En él convivieron el periodista y el escritor. Allí, bajo el cobijo del manto andino, Antonio Di Benedetto desarrolló la mayor parte de una obra que hoy lo ubica entre las mejores plumas de la literatura latinoamericana. Fue escritor. Fue periodista. Muchas veces, el primero opacó al segundo. La historia de este Di Benedetto periodista tiene sombras ocasionadas por la propia luz del escritor, aunque ese oficio fue el que definió el rumbo que tomó su vida hasta el final. Tras líneas y líneas de análisis y críticas literarias, han quedado dos cuestiones olvidadas: la estrecha relación de Di Benedetto con el periodismo -es injusto pensarlo separado de su oficio- y la incidencia que tuvo la profesión aquella noche de 1976 en la que un grupo de militares irrumpió en el diario Los Andes y dio comienzo a la pesadilla que nunca lo abandonaría.

La sombra del escritor opacó a lo largo de su historia al periodista que, con ideales forjados en el liberalismo tradicional, mantendría una ética que lo llevaría a enfrentar al poder de turno.

Primeras tensiones entre ficción y realidad

«Le prometo, señor, quiero decir, le aseguro, que no lo he soñado: Dejé de ser niño y me hice periodista».

(Sombras, nada más...)



Era un día teñido por la excitación que producía un eclipse de sol que sería total. Las maestras explicaban a los alumnos lo que eso significaba y trataban de abordar el tema desde diferentes ángulos. El niño Antonio escuchaba y pensaba. Una pregunta lo invadió: ¿Cómo se comportarían los animales ante la falta momentánea del sol? No se conformó con asomarse por la ventana. Quiso saber qué pasaba en realidad y se empeñó en disipar su intriga. Ya adulto, Di Benedetto recordó aquella experiencia:

Me dirigí al Jardín Zoológico de Mendoza. Pedí hablar con el director y le pedí que me autorizara para estar unas dos o tres horas dentro del zoológico, observando a ver si los animales percibían la disminución de la intensidad solar y si mostraban miedo, que era lo que quería saber yo. Me autorizaron. Algunos de mis compañeros, que estaban al tanto de mi experiencia, me esperaron a la salida del zoológico para preguntarme cómo habían reaccionado. Y yo, según quién me lo preguntaba, tuve dos versiones. Para los que tenían más confianza, les decía: «Prácticamente no pasó nada, ni se dieron cuenta. Para ellos, no hubo eclipse». Pero para los más cándidos, a los que yo reputaba de inferiores mentales, les inventé historias. Les conté que el mono había hecho tal o cual cosa con la mona, que el león había bostezado y que el tigre se había abalanzado sobre su enemigo sin necesidad del eclipse porque él se consideraba importante y por lo tanto atacaba con mucha frecuencia1.

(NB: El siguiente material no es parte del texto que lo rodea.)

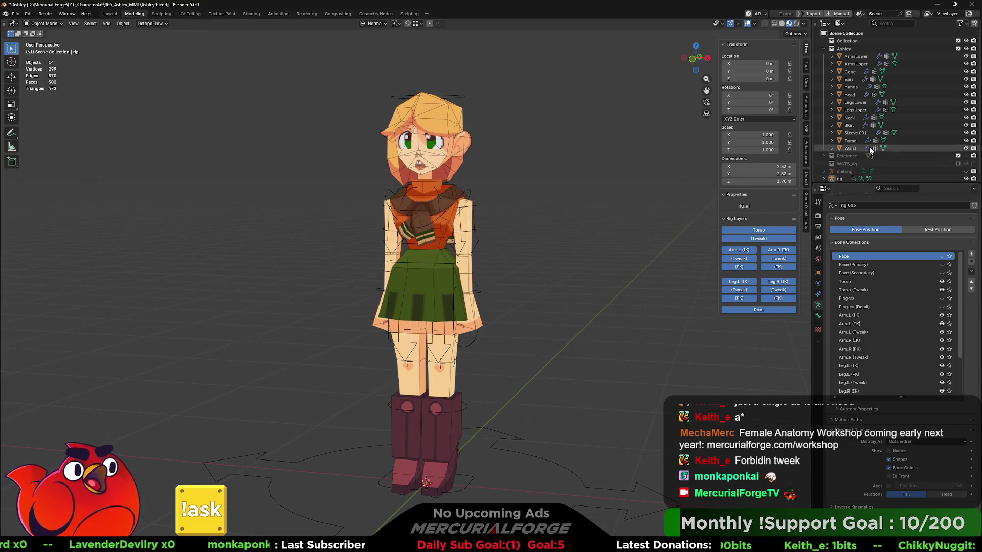
pyautogui.moveTo(864, 148); pyautogui.dragTo(857, 61)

La cita es rica en varios sentidos. El Di Benedetto adulto reconstruye un pasado en el que el periodismo y la literatura, la tensión entre ficción y realidad, se hacen presentes. Muestra a alguien que se debate en presentar los hechos tal y como habían ocurridos, respetando así el requisito indispensable del oficio periodístico, o internarse en el juego de la ficción. Con humor -y cierta malicia-, ese niño que Di Benedetto recuerda asume los dos caminos y juega con el poder que le otorga una audiencia cautiva. Subyacen en esa historia la curiosidad del periodista, el goce por la inventiva, por el juego con la realidad, y la manipulación, presente esta en ambas formas de relato.

Hacia la cima

Comenzó a ejercer el oficio de joven, a los dieciséis años. Sus comienzos habían sido en pequeños periódicos de la provincia, La Semana, La Libertad y, en poco tiempo, consiguió colaborar en medios capitalinos. Su experiencia más importante, por aquellos años, fue la cobertura del terremoto de San Juan, en 19442. Las notas fueron publicadas en La Prensa. Lo que él mismo llamó su «primera gran nota» daba la noticia de la muerte de unas 1200 personas.

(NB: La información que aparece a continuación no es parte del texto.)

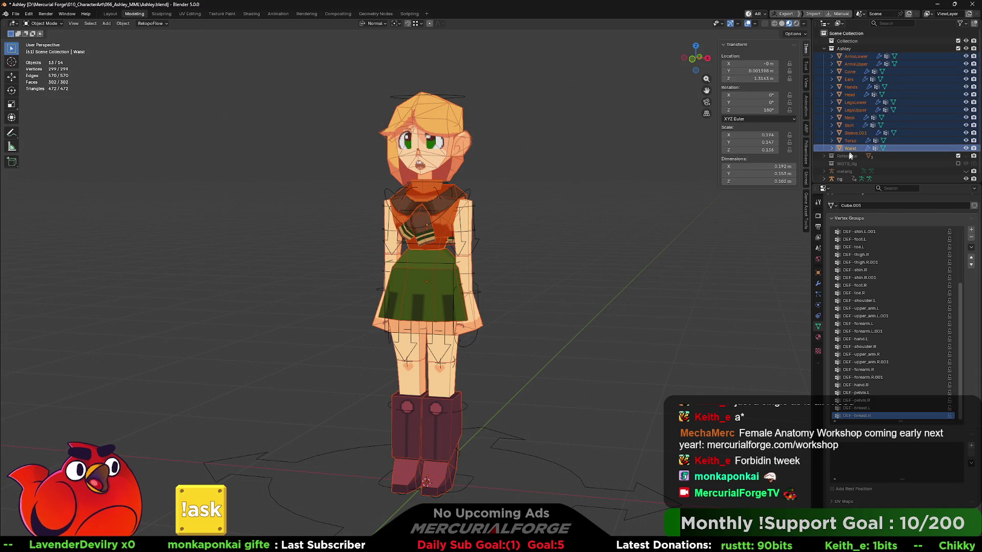
pyautogui.keyDown('ctrl'); pyautogui.click(844, 176); pyautogui.keyUp('ctrl')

El fantasma de la muerte lo acompañó desde su infancia, ya desde su primer respiro, un 2 de noviembre, fecha en que se celebra el Día de los Muertos. A los diez años, falleció su padre y las sospechas de suicidio lo atormentaron hasta que, a los 25 años, decidió despejar esa duda. Nunca llegó a comprobarlo, pero esa pregunta quedó abierta para siempre3. La idea de suicidio, y, a su vez, el miedo a la muerte, merodeaban, en estado latente, en su espíritu. Ese verano de 1944, Di Benedetto se encontró con calles pobladas de cuerpos tan destrozados como la ciudad que la tierra se tragaba. La muerte, esa vieja amiga, lo saludaba una vez más. En esa oportunidad, le abría camino para mostrar su calidad periodística, para darle notoriedad en el periodismo gráfico, lo que él llamó «el empellón definitivo al oficio»4.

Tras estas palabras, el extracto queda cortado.